**Brief**
Write out every line of the material as it stands, apart from the pictures.

**Data**
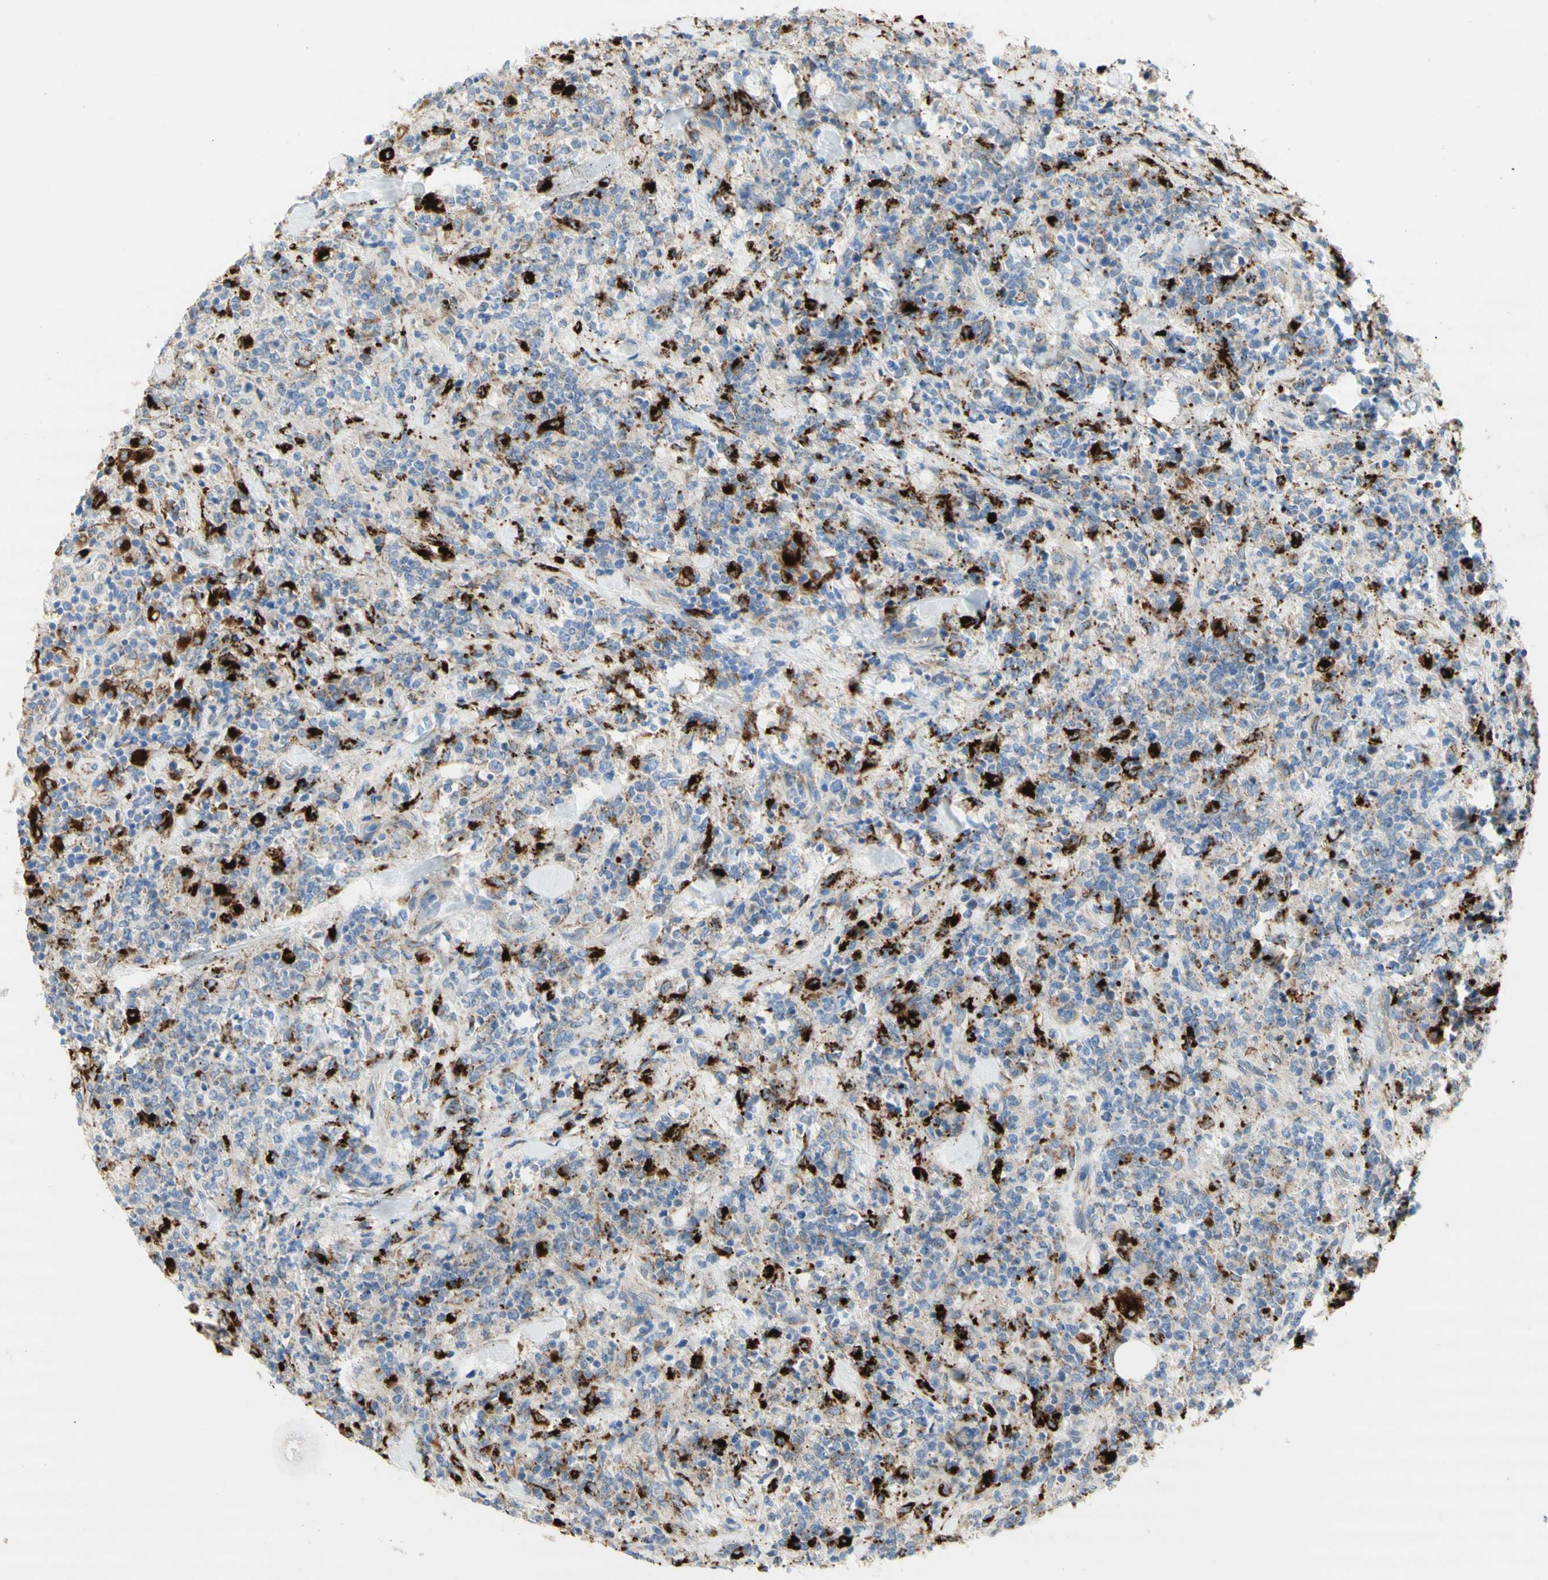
{"staining": {"intensity": "negative", "quantity": "none", "location": "none"}, "tissue": "lymphoma", "cell_type": "Tumor cells", "image_type": "cancer", "snomed": [{"axis": "morphology", "description": "Malignant lymphoma, non-Hodgkin's type, High grade"}, {"axis": "topography", "description": "Soft tissue"}], "caption": "Image shows no protein staining in tumor cells of malignant lymphoma, non-Hodgkin's type (high-grade) tissue. The staining is performed using DAB (3,3'-diaminobenzidine) brown chromogen with nuclei counter-stained in using hematoxylin.", "gene": "URB2", "patient": {"sex": "male", "age": 18}}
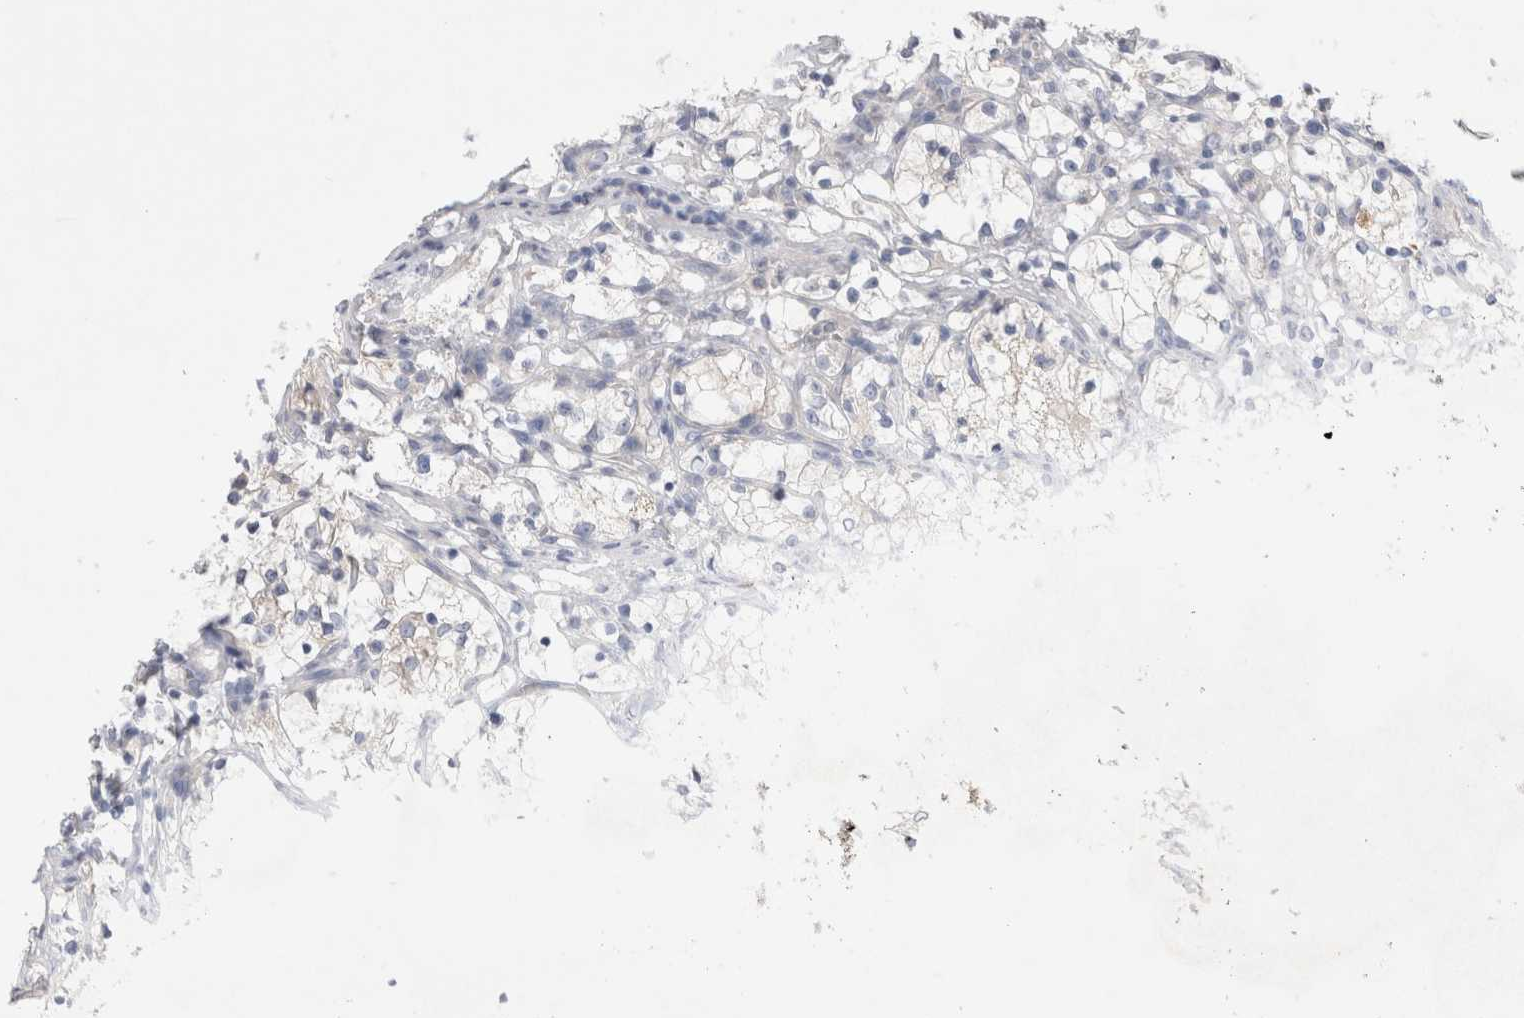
{"staining": {"intensity": "negative", "quantity": "none", "location": "none"}, "tissue": "renal cancer", "cell_type": "Tumor cells", "image_type": "cancer", "snomed": [{"axis": "morphology", "description": "Adenocarcinoma, NOS"}, {"axis": "topography", "description": "Kidney"}], "caption": "This micrograph is of adenocarcinoma (renal) stained with immunohistochemistry to label a protein in brown with the nuclei are counter-stained blue. There is no staining in tumor cells.", "gene": "RBM12B", "patient": {"sex": "female", "age": 69}}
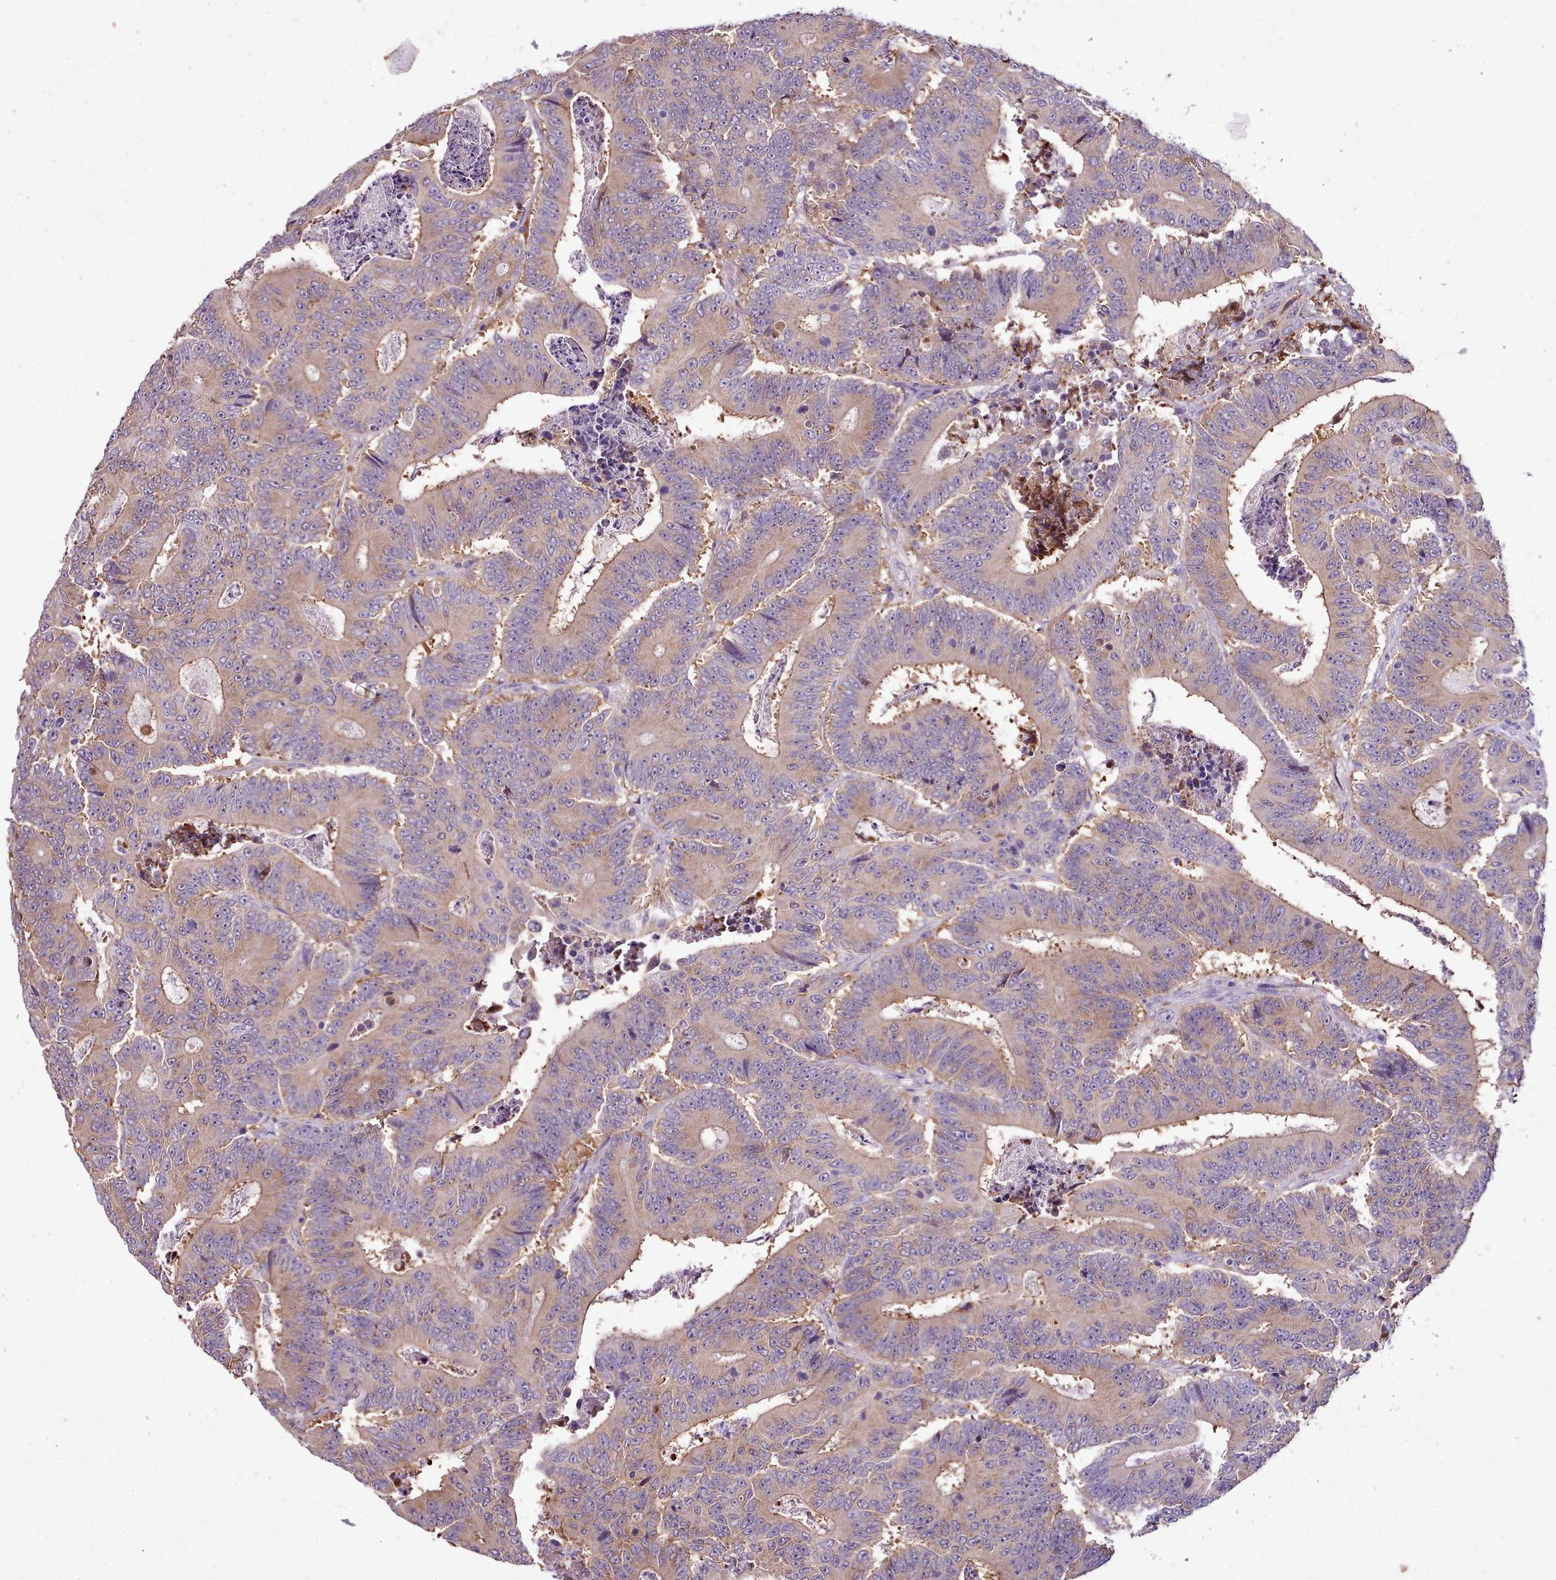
{"staining": {"intensity": "moderate", "quantity": ">75%", "location": "cytoplasmic/membranous"}, "tissue": "colorectal cancer", "cell_type": "Tumor cells", "image_type": "cancer", "snomed": [{"axis": "morphology", "description": "Adenocarcinoma, NOS"}, {"axis": "topography", "description": "Colon"}], "caption": "Human adenocarcinoma (colorectal) stained for a protein (brown) shows moderate cytoplasmic/membranous positive expression in approximately >75% of tumor cells.", "gene": "SETX", "patient": {"sex": "male", "age": 83}}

**Response to the exercise**
{"staining": {"intensity": "negative", "quantity": "none", "location": "none"}, "tissue": "lymphoma", "cell_type": "Tumor cells", "image_type": "cancer", "snomed": [{"axis": "morphology", "description": "Malignant lymphoma, non-Hodgkin's type, High grade"}, {"axis": "topography", "description": "Soft tissue"}], "caption": "Image shows no protein staining in tumor cells of malignant lymphoma, non-Hodgkin's type (high-grade) tissue. The staining is performed using DAB (3,3'-diaminobenzidine) brown chromogen with nuclei counter-stained in using hematoxylin.", "gene": "URB2", "patient": {"sex": "male", "age": 18}}
{"staining": {"intensity": "negative", "quantity": "none", "location": "none"}, "tissue": "renal cancer", "cell_type": "Tumor cells", "image_type": "cancer", "snomed": [{"axis": "morphology", "description": "Adenocarcinoma, NOS"}, {"axis": "topography", "description": "Kidney"}], "caption": "This micrograph is of adenocarcinoma (renal) stained with immunohistochemistry to label a protein in brown with the nuclei are counter-stained blue. There is no staining in tumor cells.", "gene": "RBM12B", "patient": {"sex": "female", "age": 69}}
{"staining": {"intensity": "moderate", "quantity": ">75%", "location": "cytoplasmic/membranous"}, "tissue": "colorectal cancer", "cell_type": "Tumor cells", "image_type": "cancer", "snomed": [{"axis": "morphology", "description": "Adenocarcinoma, NOS"}, {"axis": "topography", "description": "Colon"}], "caption": "Human adenocarcinoma (colorectal) stained for a protein (brown) shows moderate cytoplasmic/membranous positive expression in approximately >75% of tumor cells.", "gene": "SETX", "patient": {"sex": "male", "age": 83}}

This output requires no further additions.